Following the news, several developing communities have recommended that players avoid entering either game as it exposes them to vulnerabilities from third-parties.

According to experts, community creators, and people who have a better understanding of the engine, hackers may attempt to invade servers and put players at risk of having a third-party install a virus on your computer during online matches.

The leaked code is an older version of the source dated 2017/2018, but still poses a threat to regular players. Valve has made no comment on the latest developments yet. Communities such as Red Sun and Creators.TF have said that they would suspend all operations until the issue has been properly addressed.

Reddit moderators have also confirmed that avoiding participation in either of the two games would be best for the time being.

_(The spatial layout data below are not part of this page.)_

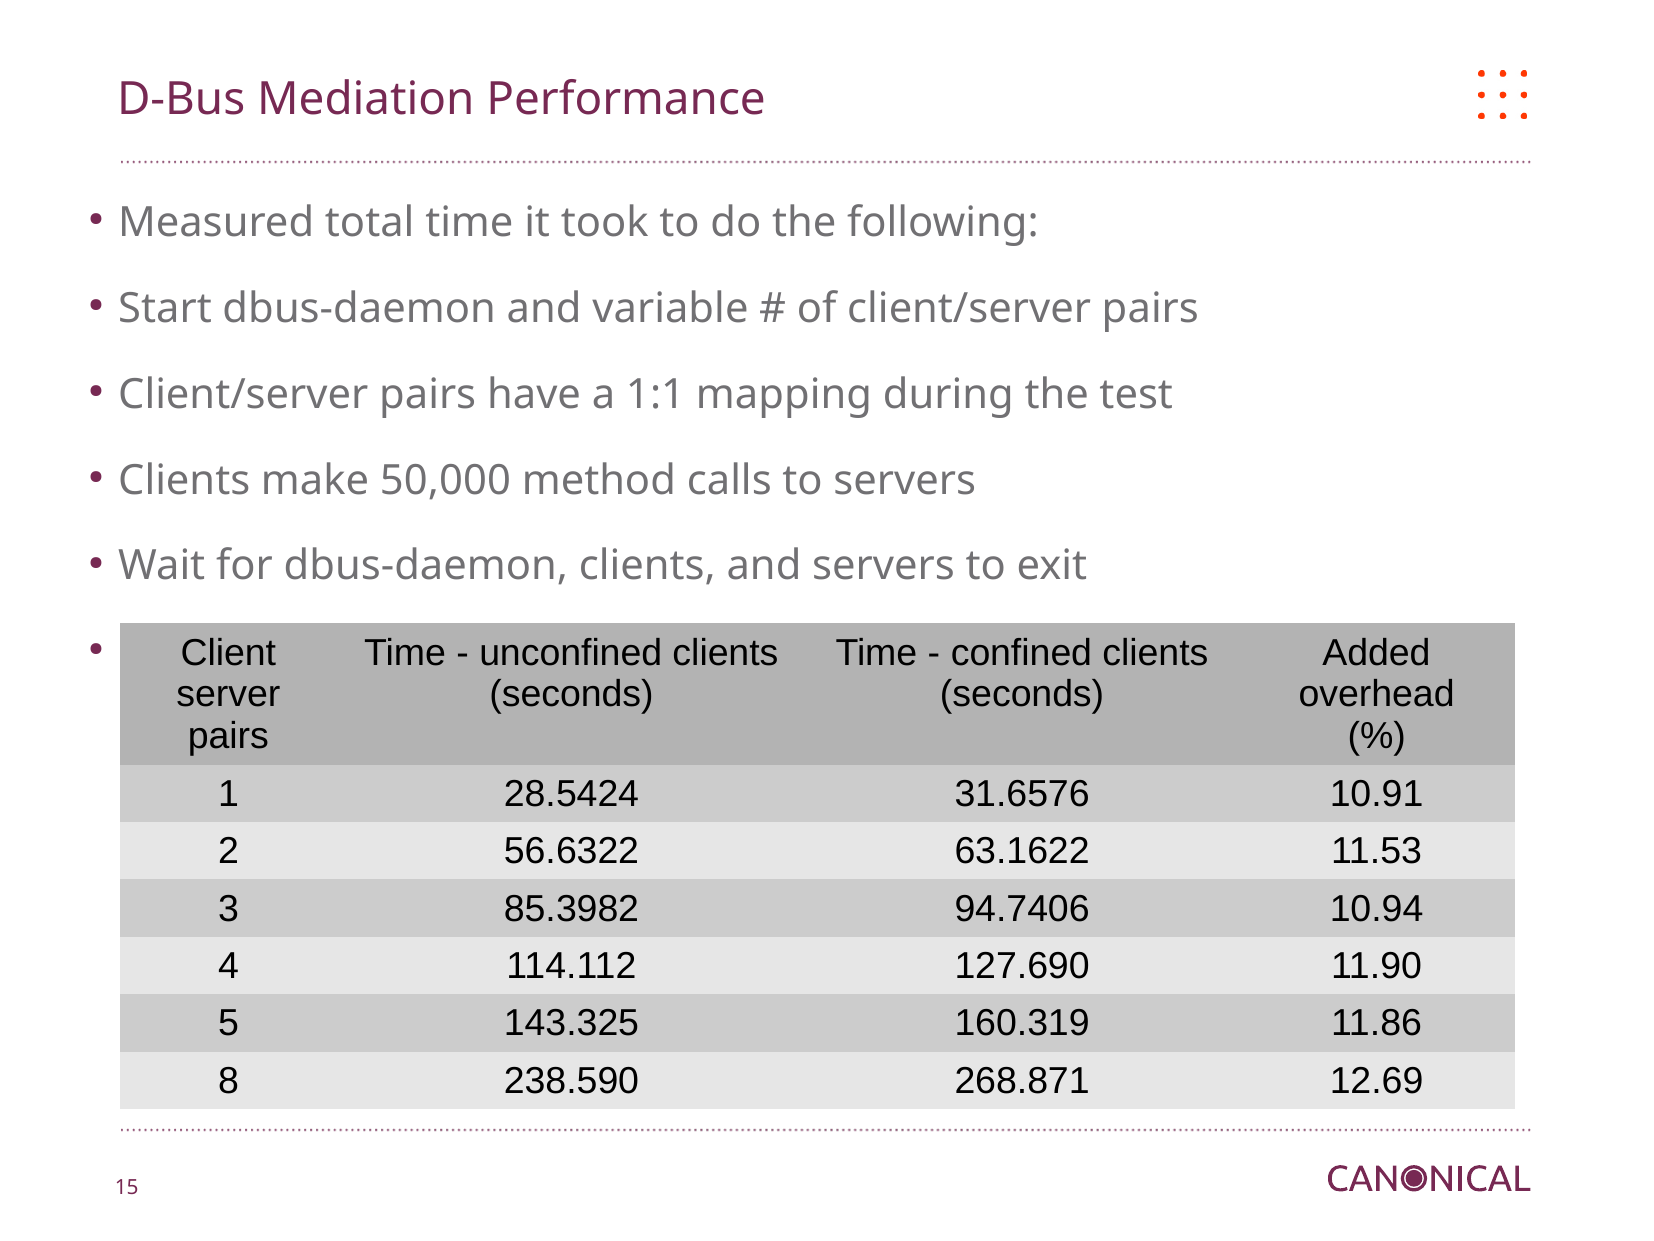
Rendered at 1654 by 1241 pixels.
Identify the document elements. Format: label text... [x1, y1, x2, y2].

table_cell 2 [120, 822, 337, 879]
table_cell 3 [120, 879, 337, 937]
table_cell 10.91 [1239, 765, 1515, 822]
table_cell 143.325 [337, 994, 806, 1052]
table_cell 1 [120, 765, 337, 822]
table_cell 114.112 [337, 937, 806, 994]
table_header Time - unconfined clients (seconds) [337, 623, 806, 765]
table_cell 56.6322 [337, 822, 806, 879]
table_cell 10.94 [1239, 879, 1515, 937]
table_cell 94.7406 [806, 879, 1239, 937]
table_cell 8 [120, 1052, 337, 1109]
table_cell 11.90 [1239, 937, 1515, 994]
table_cell 85.3982 [337, 879, 806, 937]
table_cell 238.590 [337, 1052, 806, 1109]
title D-Bus Mediation Performance [117, 71, 1447, 123]
table_cell 4 [120, 937, 337, 994]
table_header Added overhead (%) [1239, 623, 1515, 765]
table_cell 268.871 [806, 1052, 1239, 1109]
picture [111, 159, 1533, 166]
table_cell 12.69 [1239, 1052, 1515, 1109]
table_header Time - confined clients (seconds) [806, 623, 1239, 765]
table_cell 63.1622 [806, 822, 1239, 879]
table_cell 11.86 [1239, 994, 1515, 1052]
table_cell 11.53 [1239, 822, 1515, 879]
table_cell 31.6576 [806, 765, 1239, 822]
table_cell 160.319 [806, 994, 1239, 1052]
table_cell 127.690 [806, 937, 1239, 994]
table_header Client server pairs [120, 623, 337, 765]
table_cell 5 [120, 994, 337, 1052]
picture [1478, 70, 1527, 119]
table_cell 28.5424 [337, 765, 806, 822]
picture [111, 1127, 1533, 1134]
list Measured total time it took to do the following: Start dbus-daemon and variable # of client/server pairs Client/server pairs have a 1:1 mapping during the test Clients make 50,000 method calls to servers Wait for dbus-daemon, clients, and servers to exit Numbers below come from a Nexus 7 running Ubuntu Touch [88, 177, 1577, 882]
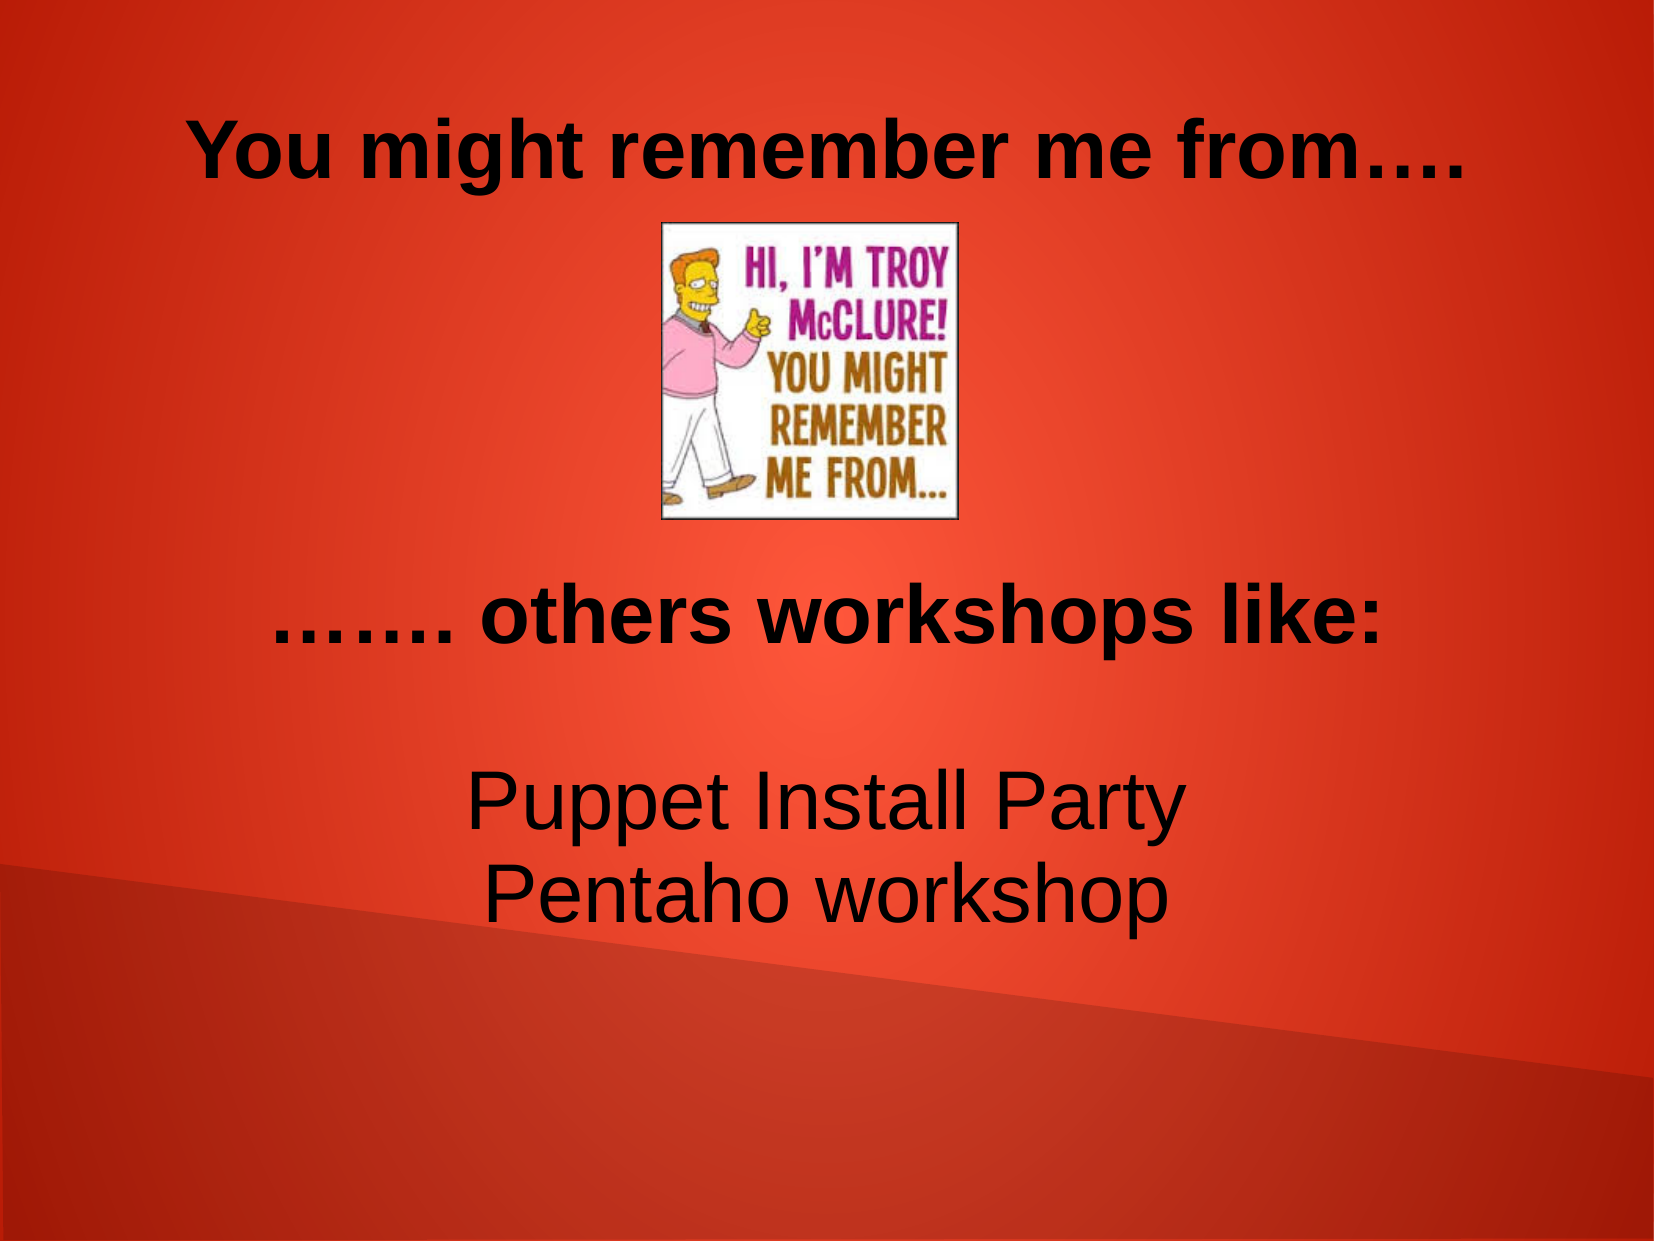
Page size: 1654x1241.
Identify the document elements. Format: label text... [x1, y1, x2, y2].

picture [661, 222, 959, 520]
subtitle You might remember me from…. ……. others workshops like: Puppet Install Party Pentaho workshop [82, 47, 1571, 997]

Here is what Creators.TF’s tweet to the community said:

The danger is for a nefarious third-parties to execute a Remote Code Execute (RCE) command and forcefully install a virus onto the computers of unwitting players. It’s possible for such an individual to backdoor any defense you have on your computer and install a malware or other malicious software since Steam doesn’t register as harmful installation.

Yet, joining a cheater’s server is not too difficult as it seems.

Hoping for the Best

While this is alarming, moderators urge people not to panic nor delete their Steam or game copies – not connecting to CS:GO and TF2 would be enough. Another source of relief is the fact that, while knowledgeable individuals can exploit the code, they are not very likely to get to many people.

Nevertheless, to avoid a repeat scenario of the Wannacry ransom scam, players should not launch either game, even if the chance to suffer an attack is small.

With the “panic” spreading, though, CS:GO and TF2 might see a dip in their momentum player base, leaving the remaining individuals more exposed.